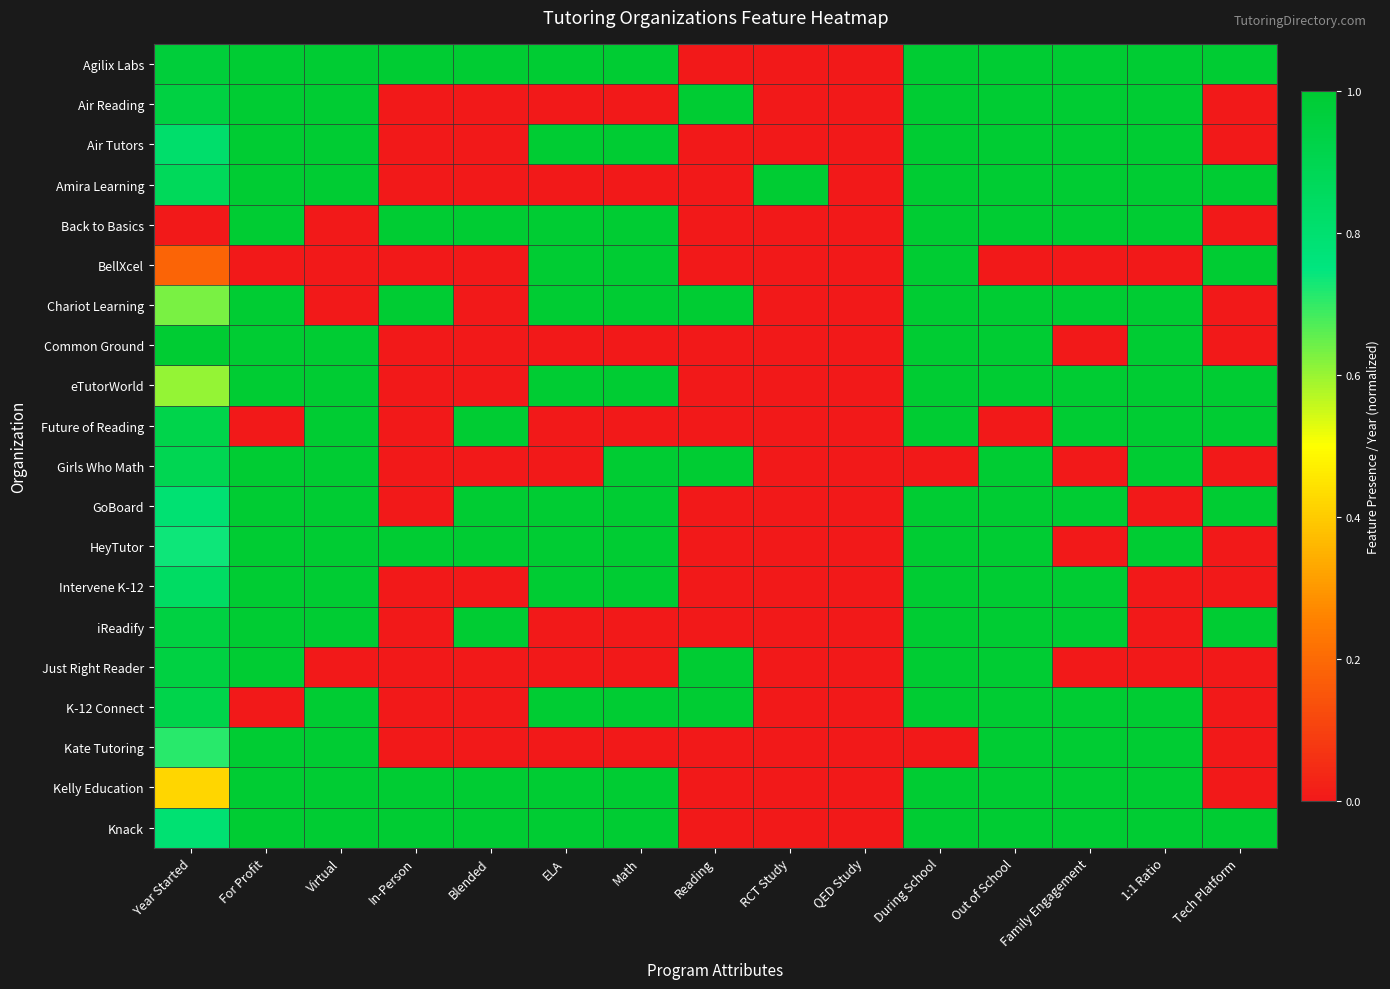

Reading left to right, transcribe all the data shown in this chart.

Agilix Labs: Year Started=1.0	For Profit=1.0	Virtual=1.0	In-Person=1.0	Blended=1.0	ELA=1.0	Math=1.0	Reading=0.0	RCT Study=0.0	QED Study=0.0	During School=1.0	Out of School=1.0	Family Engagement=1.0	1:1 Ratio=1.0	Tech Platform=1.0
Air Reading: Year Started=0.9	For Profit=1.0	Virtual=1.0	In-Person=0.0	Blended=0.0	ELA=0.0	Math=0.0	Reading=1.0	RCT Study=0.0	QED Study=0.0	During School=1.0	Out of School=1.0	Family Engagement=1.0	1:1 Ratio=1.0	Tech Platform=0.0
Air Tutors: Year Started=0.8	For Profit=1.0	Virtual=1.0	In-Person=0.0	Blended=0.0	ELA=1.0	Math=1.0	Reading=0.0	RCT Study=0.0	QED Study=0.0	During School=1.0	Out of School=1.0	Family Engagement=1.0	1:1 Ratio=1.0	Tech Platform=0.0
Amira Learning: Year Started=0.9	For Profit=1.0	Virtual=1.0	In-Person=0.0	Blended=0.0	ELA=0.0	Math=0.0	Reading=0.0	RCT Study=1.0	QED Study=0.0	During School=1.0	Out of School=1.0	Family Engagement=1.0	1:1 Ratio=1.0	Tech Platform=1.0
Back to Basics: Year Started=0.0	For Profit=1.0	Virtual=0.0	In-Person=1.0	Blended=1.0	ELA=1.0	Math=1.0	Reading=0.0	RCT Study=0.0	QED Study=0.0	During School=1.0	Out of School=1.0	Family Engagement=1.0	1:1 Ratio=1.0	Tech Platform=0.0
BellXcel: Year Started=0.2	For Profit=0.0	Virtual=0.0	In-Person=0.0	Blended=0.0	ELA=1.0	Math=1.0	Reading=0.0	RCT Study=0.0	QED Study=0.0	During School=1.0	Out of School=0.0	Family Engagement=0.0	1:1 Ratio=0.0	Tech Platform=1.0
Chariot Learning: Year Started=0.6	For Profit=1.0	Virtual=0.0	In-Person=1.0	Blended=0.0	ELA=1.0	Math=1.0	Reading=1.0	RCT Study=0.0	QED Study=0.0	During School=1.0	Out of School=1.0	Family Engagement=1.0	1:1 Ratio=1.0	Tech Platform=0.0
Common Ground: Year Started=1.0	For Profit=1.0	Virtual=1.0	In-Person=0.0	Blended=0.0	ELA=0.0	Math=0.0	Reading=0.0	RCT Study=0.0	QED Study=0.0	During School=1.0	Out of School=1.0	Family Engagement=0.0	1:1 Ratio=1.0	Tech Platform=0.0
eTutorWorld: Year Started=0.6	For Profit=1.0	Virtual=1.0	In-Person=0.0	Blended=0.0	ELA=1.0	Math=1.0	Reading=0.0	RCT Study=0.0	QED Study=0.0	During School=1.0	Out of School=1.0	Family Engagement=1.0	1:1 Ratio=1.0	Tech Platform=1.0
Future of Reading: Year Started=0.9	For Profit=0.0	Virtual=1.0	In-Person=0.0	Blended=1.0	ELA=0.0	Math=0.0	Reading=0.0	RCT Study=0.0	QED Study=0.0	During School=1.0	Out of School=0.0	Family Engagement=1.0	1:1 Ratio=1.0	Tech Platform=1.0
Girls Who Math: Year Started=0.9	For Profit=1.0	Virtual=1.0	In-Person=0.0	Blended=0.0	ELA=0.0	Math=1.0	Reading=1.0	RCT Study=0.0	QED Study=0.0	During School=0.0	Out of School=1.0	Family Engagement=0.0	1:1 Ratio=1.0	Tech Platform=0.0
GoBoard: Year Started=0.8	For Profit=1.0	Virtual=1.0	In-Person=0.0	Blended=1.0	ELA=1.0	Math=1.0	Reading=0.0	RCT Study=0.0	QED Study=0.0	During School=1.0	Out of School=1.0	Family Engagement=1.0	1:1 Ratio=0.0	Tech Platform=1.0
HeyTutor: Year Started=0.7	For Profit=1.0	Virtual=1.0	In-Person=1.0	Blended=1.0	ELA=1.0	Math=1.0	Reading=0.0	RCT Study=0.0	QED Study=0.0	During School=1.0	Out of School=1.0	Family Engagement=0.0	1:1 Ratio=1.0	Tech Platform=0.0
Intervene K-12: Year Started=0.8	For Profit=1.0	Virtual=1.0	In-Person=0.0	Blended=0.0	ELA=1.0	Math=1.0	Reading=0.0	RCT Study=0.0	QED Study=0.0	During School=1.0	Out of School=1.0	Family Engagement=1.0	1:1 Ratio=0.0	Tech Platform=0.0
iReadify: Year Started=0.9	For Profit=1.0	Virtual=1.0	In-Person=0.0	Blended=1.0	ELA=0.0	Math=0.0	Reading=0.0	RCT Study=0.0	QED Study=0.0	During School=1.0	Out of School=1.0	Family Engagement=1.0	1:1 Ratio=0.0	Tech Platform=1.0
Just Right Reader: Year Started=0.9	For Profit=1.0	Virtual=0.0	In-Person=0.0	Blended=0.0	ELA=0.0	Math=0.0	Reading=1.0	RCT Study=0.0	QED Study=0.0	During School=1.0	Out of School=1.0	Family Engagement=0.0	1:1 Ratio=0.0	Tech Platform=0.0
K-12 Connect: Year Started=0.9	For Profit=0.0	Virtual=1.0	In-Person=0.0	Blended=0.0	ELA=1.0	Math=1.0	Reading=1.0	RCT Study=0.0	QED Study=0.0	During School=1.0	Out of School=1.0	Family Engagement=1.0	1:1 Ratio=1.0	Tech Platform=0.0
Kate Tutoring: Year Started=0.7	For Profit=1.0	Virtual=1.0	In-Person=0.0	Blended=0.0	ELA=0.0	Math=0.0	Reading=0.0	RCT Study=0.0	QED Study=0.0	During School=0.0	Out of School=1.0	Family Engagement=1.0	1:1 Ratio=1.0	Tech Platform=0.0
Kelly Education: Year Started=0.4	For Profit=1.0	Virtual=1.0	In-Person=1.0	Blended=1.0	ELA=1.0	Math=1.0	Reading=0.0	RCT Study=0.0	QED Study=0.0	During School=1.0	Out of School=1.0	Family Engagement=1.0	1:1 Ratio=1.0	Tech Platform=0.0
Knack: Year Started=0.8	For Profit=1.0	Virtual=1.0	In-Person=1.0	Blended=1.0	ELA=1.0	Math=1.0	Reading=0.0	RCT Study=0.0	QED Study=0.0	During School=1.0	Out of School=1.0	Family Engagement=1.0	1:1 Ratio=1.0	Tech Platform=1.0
=======
**EXERCISE INSTRUCTIONS**
Give every line of the material above as a numbered list, skipping blank lines and leaving out the pictures.

**REPLY**
1. Reading left to right, transcribe all the data shown in this chart.
2. Agilix Labs: Year Started=1.0	For Profit=1.0	Virtual=1.0	In-Person=1.0	Blended=1.0	ELA=1.0	Math=1.0	Reading=0.0	RCT Study=0.0	QED Study=0.0	During School=1.0	Out of School=1.0	Family Engagement=1.0	1:1 Ratio=1.0	Tech Platform=1.0
3. Air Reading: Year Started=0.9	For Profit=1.0	Virtual=1.0	In-Person=0.0	Blended=0.0	ELA=0.0	Math=0.0	Reading=1.0	RCT Study=0.0	QED Study=0.0	During School=1.0	Out of School=1.0	Family Engagement=1.0	1:1 Ratio=1.0	Tech Platform=0.0
4. Air Tutors: Year Started=0.8	For Profit=1.0	Virtual=1.0	In-Person=0.0	Blended=0.0	ELA=1.0	Math=1.0	Reading=0.0	RCT Study=0.0	QED Study=0.0	During School=1.0	Out of School=1.0	Family Engagement=1.0	1:1 Ratio=1.0	Tech Platform=0.0
5. Amira Learning: Year Started=0.9	For Profit=1.0	Virtual=1.0	In-Person=0.0	Blended=0.0	ELA=0.0	Math=0.0	Reading=0.0	RCT Study=1.0	QED Study=0.0	During School=1.0	Out of School=1.0	Family Engagement=1.0	1:1 Ratio=1.0	Tech Platform=1.0
6. Back to Basics: Year Started=0.0	For Profit=1.0	Virtual=0.0	In-Person=1.0	Blended=1.0	ELA=1.0	Math=1.0	Reading=0.0	RCT Study=0.0	QED Study=0.0	During School=1.0	Out of School=1.0	Family Engagement=1.0	1:1 Ratio=1.0	Tech Platform=0.0
7. BellXcel: Year Started=0.2	For Profit=0.0	Virtual=0.0	In-Person=0.0	Blended=0.0	ELA=1.0	Math=1.0	Reading=0.0	RCT Study=0.0	QED Study=0.0	During School=1.0	Out of School=0.0	Family Engagement=0.0	1:1 Ratio=0.0	Tech Platform=1.0
8. Chariot Learning: Year Started=0.6	For Profit=1.0	Virtual=0.0	In-Person=1.0	Blended=0.0	ELA=1.0	Math=1.0	Reading=1.0	RCT Study=0.0	QED Study=0.0	During School=1.0	Out of School=1.0	Family Engagement=1.0	1:1 Ratio=1.0	Tech Platform=0.0
9. Common Ground: Year Started=1.0	For Profit=1.0	Virtual=1.0	In-Person=0.0	Blended=0.0	ELA=0.0	Math=0.0	Reading=0.0	RCT Study=0.0	QED Study=0.0	During School=1.0	Out of School=1.0	Family Engagement=0.0	1:1 Ratio=1.0	Tech Platform=0.0
10. eTutorWorld: Year Started=0.6	For Profit=1.0	Virtual=1.0	In-Person=0.0	Blended=0.0	ELA=1.0	Math=1.0	Reading=0.0	RCT Study=0.0	QED Study=0.0	During School=1.0	Out of School=1.0	Family Engagement=1.0	1:1 Ratio=1.0	Tech Platform=1.0
11. Future of Reading: Year Started=0.9	For Profit=0.0	Virtual=1.0	In-Person=0.0	Blended=1.0	ELA=0.0	Math=0.0	Reading=0.0	RCT Study=0.0	QED Study=0.0	During School=1.0	Out of School=0.0	Family Engagement=1.0	1:1 Ratio=1.0	Tech Platform=1.0
12. Girls Who Math: Year Started=0.9	For Profit=1.0	Virtual=1.0	In-Person=0.0	Blended=0.0	ELA=0.0	Math=1.0	Reading=1.0	RCT Study=0.0	QED Study=0.0	During School=0.0	Out of School=1.0	Family Engagement=0.0	1:1 Ratio=1.0	Tech Platform=0.0
13. GoBoard: Year Started=0.8	For Profit=1.0	Virtual=1.0	In-Person=0.0	Blended=1.0	ELA=1.0	Math=1.0	Reading=0.0	RCT Study=0.0	QED Study=0.0	During School=1.0	Out of School=1.0	Family Engagement=1.0	1:1 Ratio=0.0	Tech Platform=1.0
14. HeyTutor: Year Started=0.7	For Profit=1.0	Virtual=1.0	In-Person=1.0	Blended=1.0	ELA=1.0	Math=1.0	Reading=0.0	RCT Study=0.0	QED Study=0.0	During School=1.0	Out of School=1.0	Family Engagement=0.0	1:1 Ratio=1.0	Tech Platform=0.0
15. Intervene K-12: Year Started=0.8	For Profit=1.0	Virtual=1.0	In-Person=0.0	Blended=0.0	ELA=1.0	Math=1.0	Reading=0.0	RCT Study=0.0	QED Study=0.0	During School=1.0	Out of School=1.0	Family Engagement=1.0	1:1 Ratio=0.0	Tech Platform=0.0
16. iReadify: Year Started=0.9	For Profit=1.0	Virtual=1.0	In-Person=0.0	Blended=1.0	ELA=0.0	Math=0.0	Reading=0.0	RCT Study=0.0	QED Study=0.0	During School=1.0	Out of School=1.0	Family Engagement=1.0	1:1 Ratio=0.0	Tech Platform=1.0
17. Just Right Reader: Year Started=0.9	For Profit=1.0	Virtual=0.0	In-Person=0.0	Blended=0.0	ELA=0.0	Math=0.0	Reading=1.0	RCT Study=0.0	QED Study=0.0	During School=1.0	Out of School=1.0	Family Engagement=0.0	1:1 Ratio=0.0	Tech Platform=0.0
18. K-12 Connect: Year Started=0.9	For Profit=0.0	Virtual=1.0	In-Person=0.0	Blended=0.0	ELA=1.0	Math=1.0	Reading=1.0	RCT Study=0.0	QED Study=0.0	During School=1.0	Out of School=1.0	Family Engagement=1.0	1:1 Ratio=1.0	Tech Platform=0.0
19. Kate Tutoring: Year Started=0.7	For Profit=1.0	Virtual=1.0	In-Person=0.0	Blended=0.0	ELA=0.0	Math=0.0	Reading=0.0	RCT Study=0.0	QED Study=0.0	During School=0.0	Out of School=1.0	Family Engagement=1.0	1:1 Ratio=1.0	Tech Platform=0.0
20. Kelly Education: Year Started=0.4	For Profit=1.0	Virtual=1.0	In-Person=1.0	Blended=1.0	ELA=1.0	Math=1.0	Reading=0.0	RCT Study=0.0	QED Study=0.0	During School=1.0	Out of School=1.0	Family Engagement=1.0	1:1 Ratio=1.0	Tech Platform=0.0
21. Knack: Year Started=0.8	For Profit=1.0	Virtual=1.0	In-Person=1.0	Blended=1.0	ELA=1.0	Math=1.0	Reading=0.0	RCT Study=0.0	QED Study=0.0	During School=1.0	Out of School=1.0	Family Engagement=1.0	1:1 Ratio=1.0	Tech Platform=1.0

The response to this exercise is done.